In India, I know there is deep, deep suspicion of the general. Can we trust him again? Even if the answer to that question ranges from no to doubtful, Pervez Musharraf's capacity to continue his duplicitous game has been hugely weakened. Musharraf cannot turn to the very people he has humiliated and (some) killed, cannot turn to groups who consider Mullah Omar and bin Laden Islamic icons and request them to recommence their business in Kashmir.

Moreover, whatever remnants of the jehadis are left, we can be certain the Americans will be keeping a sharp eye on them. Not because of their potential for mischief in our country but because they will have diabolical plans for the US. Maulana Azhar and others of his ilk would, one can be sure, be preoccupied with thoughts of revenge against New York and Washington rather than Srinagar and Doda.
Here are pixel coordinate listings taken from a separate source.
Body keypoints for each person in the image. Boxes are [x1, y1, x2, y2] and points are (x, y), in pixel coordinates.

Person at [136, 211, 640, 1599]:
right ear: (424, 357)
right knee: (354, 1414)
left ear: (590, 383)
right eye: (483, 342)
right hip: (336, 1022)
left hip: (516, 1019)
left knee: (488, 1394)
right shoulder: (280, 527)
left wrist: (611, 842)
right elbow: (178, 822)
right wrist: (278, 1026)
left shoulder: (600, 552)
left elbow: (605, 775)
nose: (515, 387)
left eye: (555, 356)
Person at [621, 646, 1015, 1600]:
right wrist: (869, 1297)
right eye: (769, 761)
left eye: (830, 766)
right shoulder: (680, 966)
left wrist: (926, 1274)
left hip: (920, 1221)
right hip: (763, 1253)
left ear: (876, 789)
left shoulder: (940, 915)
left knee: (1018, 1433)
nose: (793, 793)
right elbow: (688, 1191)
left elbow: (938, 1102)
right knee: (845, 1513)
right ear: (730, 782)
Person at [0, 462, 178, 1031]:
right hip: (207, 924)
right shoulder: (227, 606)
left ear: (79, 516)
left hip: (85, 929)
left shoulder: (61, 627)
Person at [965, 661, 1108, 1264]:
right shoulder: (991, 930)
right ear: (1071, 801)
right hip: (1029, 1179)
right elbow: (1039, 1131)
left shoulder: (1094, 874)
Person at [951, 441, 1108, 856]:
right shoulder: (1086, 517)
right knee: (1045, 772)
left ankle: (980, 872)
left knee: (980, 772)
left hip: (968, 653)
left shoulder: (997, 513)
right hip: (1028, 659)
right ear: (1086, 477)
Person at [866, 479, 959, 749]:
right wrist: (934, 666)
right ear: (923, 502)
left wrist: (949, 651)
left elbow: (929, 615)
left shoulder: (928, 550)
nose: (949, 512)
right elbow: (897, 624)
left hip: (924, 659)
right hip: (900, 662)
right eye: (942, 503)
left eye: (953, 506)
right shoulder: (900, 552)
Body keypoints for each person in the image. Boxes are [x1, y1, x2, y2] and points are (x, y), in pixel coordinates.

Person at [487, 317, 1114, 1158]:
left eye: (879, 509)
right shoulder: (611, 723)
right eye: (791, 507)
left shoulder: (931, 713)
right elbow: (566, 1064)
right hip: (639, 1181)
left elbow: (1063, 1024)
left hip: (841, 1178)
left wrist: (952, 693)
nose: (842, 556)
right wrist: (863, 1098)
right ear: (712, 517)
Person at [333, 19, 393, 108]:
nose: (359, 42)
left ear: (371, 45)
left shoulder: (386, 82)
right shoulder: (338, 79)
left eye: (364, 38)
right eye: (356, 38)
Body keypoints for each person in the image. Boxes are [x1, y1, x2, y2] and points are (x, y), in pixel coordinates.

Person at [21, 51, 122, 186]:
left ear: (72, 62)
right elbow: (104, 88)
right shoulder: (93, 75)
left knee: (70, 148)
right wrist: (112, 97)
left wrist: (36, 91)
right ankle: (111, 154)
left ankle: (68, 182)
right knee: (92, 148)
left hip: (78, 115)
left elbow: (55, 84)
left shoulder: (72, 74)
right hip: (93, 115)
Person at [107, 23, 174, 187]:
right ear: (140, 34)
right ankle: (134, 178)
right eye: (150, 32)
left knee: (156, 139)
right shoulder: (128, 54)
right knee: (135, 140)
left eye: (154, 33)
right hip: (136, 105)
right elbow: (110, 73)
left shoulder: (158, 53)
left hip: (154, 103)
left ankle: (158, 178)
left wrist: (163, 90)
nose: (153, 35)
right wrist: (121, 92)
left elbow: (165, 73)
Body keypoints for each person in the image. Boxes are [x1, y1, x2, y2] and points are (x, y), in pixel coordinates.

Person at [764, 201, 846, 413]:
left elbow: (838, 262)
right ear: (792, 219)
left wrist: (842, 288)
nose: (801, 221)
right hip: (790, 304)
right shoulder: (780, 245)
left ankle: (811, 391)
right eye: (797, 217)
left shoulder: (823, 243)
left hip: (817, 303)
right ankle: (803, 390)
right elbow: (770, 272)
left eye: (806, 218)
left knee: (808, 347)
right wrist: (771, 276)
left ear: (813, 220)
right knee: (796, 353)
Thus, to use Mr Advani's favourite expression, we are in a win-win situation. Even if the US reneges on its promise to fight our terrorism, George W. Bush has no option but to neutralise these jehadis in the US security interests.

Finally, and I know this is not easy, given the new set of circumstances, we mustn't totally disbelieve Pakistan's proclaimed desire to normalise relations. Pakistan has embarked on a historic journey. It is bravely confronting self-created demons. Even if the journey is half-way successful, a different Pakistan will emerge. For every sensible Indian, that is a consummation devoutly to be wished.

Atalji, this is no time to fudge. Please call Islamabad.